For this I decided to work on Ubuntu 11.10 (Oneiric Ocelot). The Ubuntu guys have worked really hard to make their distribution extremely easy to install, just go to their website and pick your installation "flavor". Once you've installed it, and are happy with your window manager, make sure your software is up to date.



Downloads


MySQL Installation Steps


Just one note: make sure there is no my.cnf anywhere (e.g. /etc/my.cnf, /etc/mysql/my.cnf, /usr/local/mysql/my.cnf, etc.). My particular linux installation had a bogus version on /etc/mysql/my.cnf that complicated things for a while... yes, before installing MySQL at all.


The following command list is basically a reviewed version of the one in the install readme.
  • Install libaio (apt-get install libaio1).
  • Unpack the mysql-5.5.17-linux2.6-x86_64.tar.gz binaries folder to a destination of your preference (e.g. /usr/local or /opt)
  • Run the following commands:
    • groupadd mysql
    • useradd -r -g mysql mysql
    • ln -s INSTALL_DIR /usr/local/mysql
    • cd /usr/local/mysql
    • chown -R mysql:mysql .
    • ./scripts/mysql_install_db --user=mysql
    • chown -R root .
    • chown -R mysql data
    • cp support-files/my-medium.cnf /etc/my.cnf (you can copy any one of the other templates or use your own)
    • Test the installation with: ./bin/mysqld_safe --user=mysql
    • ./bin/mysql_secure_installation
    • cp support-files/mysql.server /etc/init.d/


Installing Java EE 6
  • Unpack the JDK 7 to a directory of your choice (e.g. /opt/jdk-1.7.0) and add its bin directory to the PATH.
  • Install Java EE by running the  java_ee_sdk-6u3-unix.sh  script. Add the suggested directories to the PATH. This post assumes Glassfish will be installed under /home/[user]/glassfish3.
  • Install the ia32-libs package in Ubuntu (apt-get install ia32-libs). This is necessary to run the updatetool.
  • Use the updatetool to
  • Install the Java 6 Tutorial component, listed under Available Updates (optional)

◇ ◇ ◇ ◇ ◇ ◇ ◇

▸ Short task 1: Report every line of the records that contains the string "colon", copying each such line in full.

[Stored records]
◇ ◇ ◇ ◇ ◇ ◇ ◇

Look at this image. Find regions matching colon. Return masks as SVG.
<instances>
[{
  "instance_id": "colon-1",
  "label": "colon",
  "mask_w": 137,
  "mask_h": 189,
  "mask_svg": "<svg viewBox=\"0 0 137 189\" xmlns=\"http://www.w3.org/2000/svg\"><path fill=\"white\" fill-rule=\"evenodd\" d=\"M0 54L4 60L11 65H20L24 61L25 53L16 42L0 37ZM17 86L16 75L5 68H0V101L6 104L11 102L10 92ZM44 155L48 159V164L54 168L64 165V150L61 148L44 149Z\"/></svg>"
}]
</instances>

◇ ◇ ◇ ◇ ◇ ◇ ◇

▸ Short task 2: In the installation notes, write out the passage that begins at the words "Just one note: make" and stops after "MySQL at all.", putting "stale" in place of "bogus".

▸ Exercise response 1:
Look at this image. Find regions matching colon. Return masks as SVG.
  "instance_id": "colon-1",
  "label": "colon",

▸ Exercise response 2:
Just one note: make sure there is no my.cnf anywhere (e.g. /etc/my.cnf, /etc/mysql/my.cnf, /usr/local/mysql/my.cnf, etc.). My particular linux installation had a stale version on /etc/mysql/my.cnf that complicated things for a while... yes, before installing MySQL at all.